Australian cricketer

Naomi Elizabeth Stalenberg (born 18 April 1994) is an Australian cricketer who plays as a right-handed batter and right-arm medium bowler. She represented New South Wales in domestic cricket beginning in 2013, and in 2016 she played a Twenty20 International (T20I) for the Australian national cricket team. In 2020 she was cut from New South Wales' squad and began playing for Tasmania. She has also played in the Women's Big Bash League (WBBL) for the Sydney Thunder and the Hobart Hurricanes.

==Early life==
Stalenberg was born in Blacktown in Greater Western Sydney on 18 April 1994. Her grandparents had immigrated to Australia from the Netherlands. Stalenberg began playing sport at an early stage of her life. She started playing football at six years old and cricket at eight years old. She initially focused more on football and participated in the New South Wales state All Schools Championship.

After high school, Stalenberg took a gap year and stayed in Utrecht in the Netherlands. Despite not speaking Dutch, she played for a local cricket team in the city and decided to pursue a career in cricket.

==Cricket career==
In the 2013/14 season, Stalenberg began playing domestic cricket in Australia, playing for New South Wales in the Women's National Cricket League (WNCL).

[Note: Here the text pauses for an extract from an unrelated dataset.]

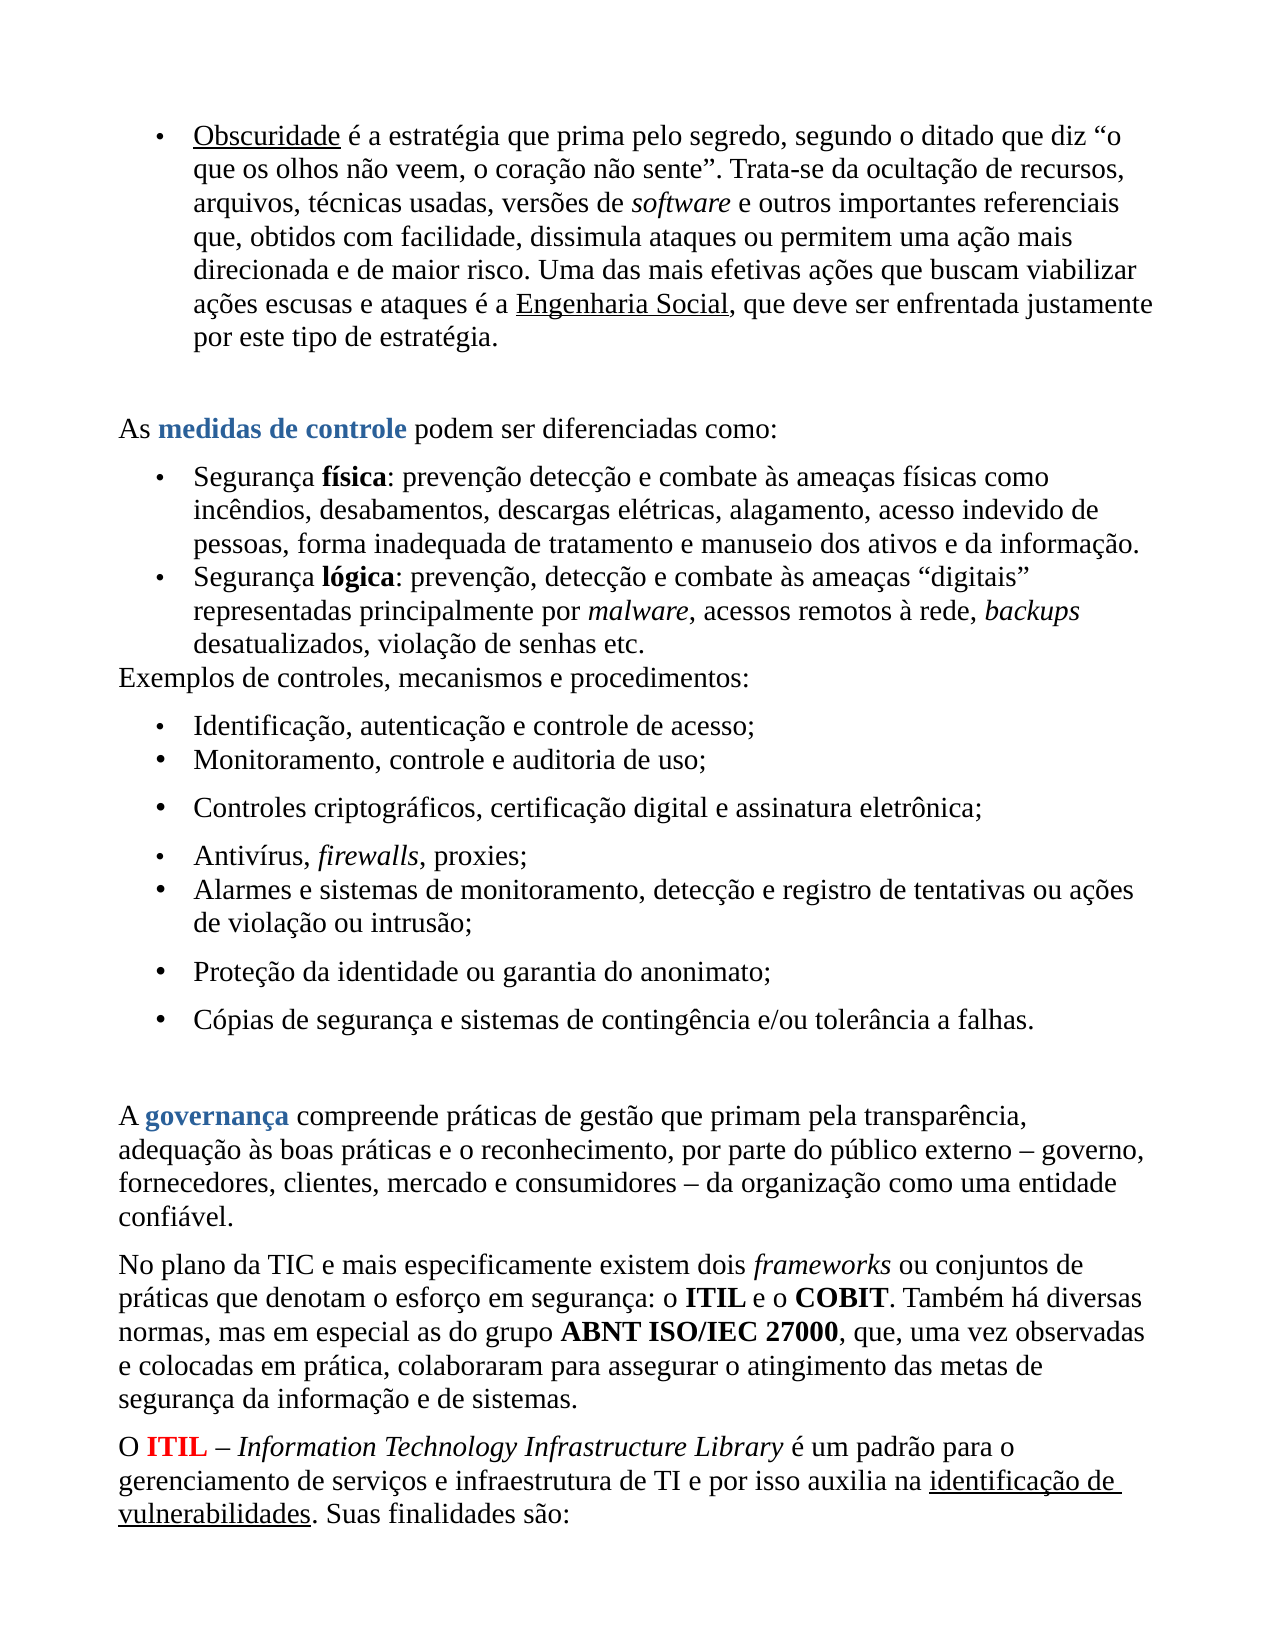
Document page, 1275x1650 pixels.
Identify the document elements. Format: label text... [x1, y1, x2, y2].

She also joined the Sydney Thunder for the inaugural season of the Women's Big Bash League (WBBL) in 2015. Because of the low pay in women's cricket early in her career, Stalenberg split her time between studying at university, working at a hotel, training at nights and playing cricket on weekends.

Stalenberg had a strong year in the 2015–16 WBBL season. She was one of the competition's fastest-scoring batters, scoring 160 runs at a strike rate of 150.94 runs per 100 balls. As a result, she was selected as part of the Australian national cricket team's 15-player squad for a Twenty20 International (T20I) series against India in January 2016. Stalenberg appeared in one T20I against India on 26 January 2016, but Australia finished their run chase before she had a chance to bat, so she neither batted nor bowled in the match.

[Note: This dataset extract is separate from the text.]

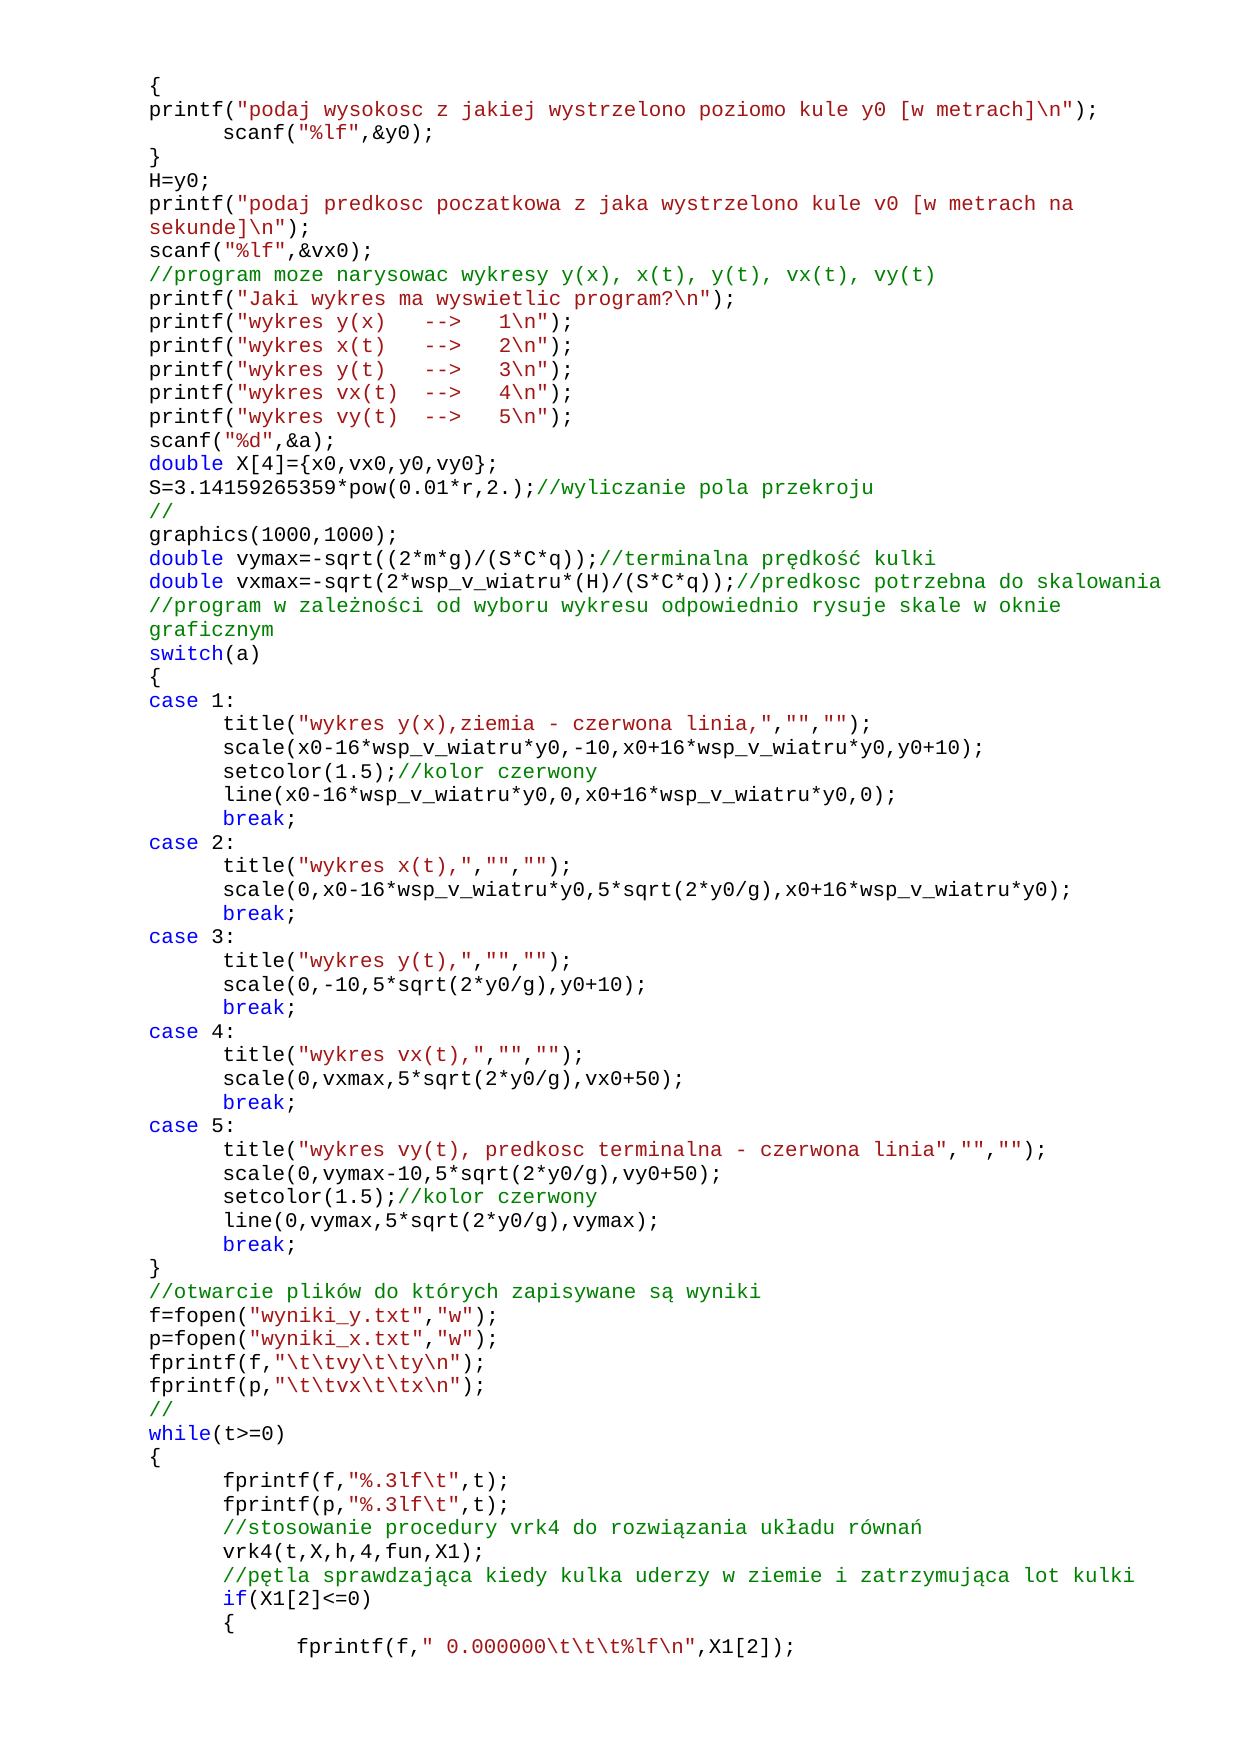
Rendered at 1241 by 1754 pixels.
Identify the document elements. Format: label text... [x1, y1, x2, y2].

In the 2016/17 season, Stalenberg was able to become a full-time cricketer as New South Wales began paying all of their players a full time wage. She had another strong year in 2017/18, but she was overlooked by the national team and instead played warm-up matches against the touring English team for a Cricket Australia XI. Playing for New South Wales, she won the Women's National Cricket League final for the fourth time, and at the end of the season she was called up again to the national team for the 2017–18 India women's Tri-Nation Series, but she did not play a match during the tournament.

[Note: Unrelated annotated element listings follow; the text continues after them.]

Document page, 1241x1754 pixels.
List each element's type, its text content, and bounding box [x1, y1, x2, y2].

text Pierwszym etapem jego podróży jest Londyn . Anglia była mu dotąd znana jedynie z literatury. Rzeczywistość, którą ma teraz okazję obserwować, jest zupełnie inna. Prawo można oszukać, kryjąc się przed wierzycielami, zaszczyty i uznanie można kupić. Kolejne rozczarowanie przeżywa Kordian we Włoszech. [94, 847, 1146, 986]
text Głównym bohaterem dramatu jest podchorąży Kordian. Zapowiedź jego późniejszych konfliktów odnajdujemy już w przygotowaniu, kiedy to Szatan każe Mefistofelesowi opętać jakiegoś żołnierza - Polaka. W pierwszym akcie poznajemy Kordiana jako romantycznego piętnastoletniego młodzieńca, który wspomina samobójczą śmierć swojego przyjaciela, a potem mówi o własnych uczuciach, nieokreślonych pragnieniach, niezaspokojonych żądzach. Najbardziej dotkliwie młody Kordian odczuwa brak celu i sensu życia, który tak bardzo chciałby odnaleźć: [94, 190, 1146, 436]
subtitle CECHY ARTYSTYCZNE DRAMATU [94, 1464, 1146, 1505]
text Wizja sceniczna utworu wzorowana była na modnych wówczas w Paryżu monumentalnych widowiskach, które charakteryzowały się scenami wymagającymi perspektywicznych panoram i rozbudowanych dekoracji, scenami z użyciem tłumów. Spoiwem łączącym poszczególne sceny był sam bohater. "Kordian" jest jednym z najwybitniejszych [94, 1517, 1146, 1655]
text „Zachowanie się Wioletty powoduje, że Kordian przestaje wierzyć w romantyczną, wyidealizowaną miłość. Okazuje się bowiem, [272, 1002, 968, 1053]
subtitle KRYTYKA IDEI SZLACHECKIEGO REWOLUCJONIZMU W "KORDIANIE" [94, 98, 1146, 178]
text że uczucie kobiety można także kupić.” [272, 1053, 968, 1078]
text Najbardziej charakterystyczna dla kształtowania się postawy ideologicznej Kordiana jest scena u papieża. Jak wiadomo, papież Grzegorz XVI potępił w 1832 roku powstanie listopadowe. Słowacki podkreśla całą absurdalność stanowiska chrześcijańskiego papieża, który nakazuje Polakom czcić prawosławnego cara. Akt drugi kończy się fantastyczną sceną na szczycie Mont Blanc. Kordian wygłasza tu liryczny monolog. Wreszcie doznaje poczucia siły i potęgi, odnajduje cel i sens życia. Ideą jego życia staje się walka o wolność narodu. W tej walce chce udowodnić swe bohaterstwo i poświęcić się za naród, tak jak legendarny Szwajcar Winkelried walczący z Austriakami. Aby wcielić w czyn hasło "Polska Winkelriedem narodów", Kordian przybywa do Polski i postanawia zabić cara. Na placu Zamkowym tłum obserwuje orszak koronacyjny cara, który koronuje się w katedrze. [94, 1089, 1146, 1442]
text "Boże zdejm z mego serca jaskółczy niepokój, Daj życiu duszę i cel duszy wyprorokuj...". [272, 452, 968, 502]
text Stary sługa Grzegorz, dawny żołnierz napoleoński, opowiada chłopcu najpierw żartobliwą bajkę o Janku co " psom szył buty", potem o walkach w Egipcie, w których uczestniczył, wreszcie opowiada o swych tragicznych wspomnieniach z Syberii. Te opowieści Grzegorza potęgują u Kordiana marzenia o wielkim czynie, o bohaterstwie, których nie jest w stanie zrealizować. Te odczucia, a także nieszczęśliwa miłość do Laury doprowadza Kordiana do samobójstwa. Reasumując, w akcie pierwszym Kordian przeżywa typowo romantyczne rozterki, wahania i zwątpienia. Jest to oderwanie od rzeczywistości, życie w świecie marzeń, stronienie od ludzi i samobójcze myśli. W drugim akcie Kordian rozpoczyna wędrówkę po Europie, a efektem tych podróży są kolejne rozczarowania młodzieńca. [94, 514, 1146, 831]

Stalenberg had her career-best season in the WNCL in 2019/20, scoring 255 runs in nine games for New South Wales, but at the end of the season she was cut from the team. During the 2020 winter she switched state teams and signed with Tasmania. She began playing for Tasmania in the WNCL and the Hobart Hurricanes in the WBBL in the 2020/21 season.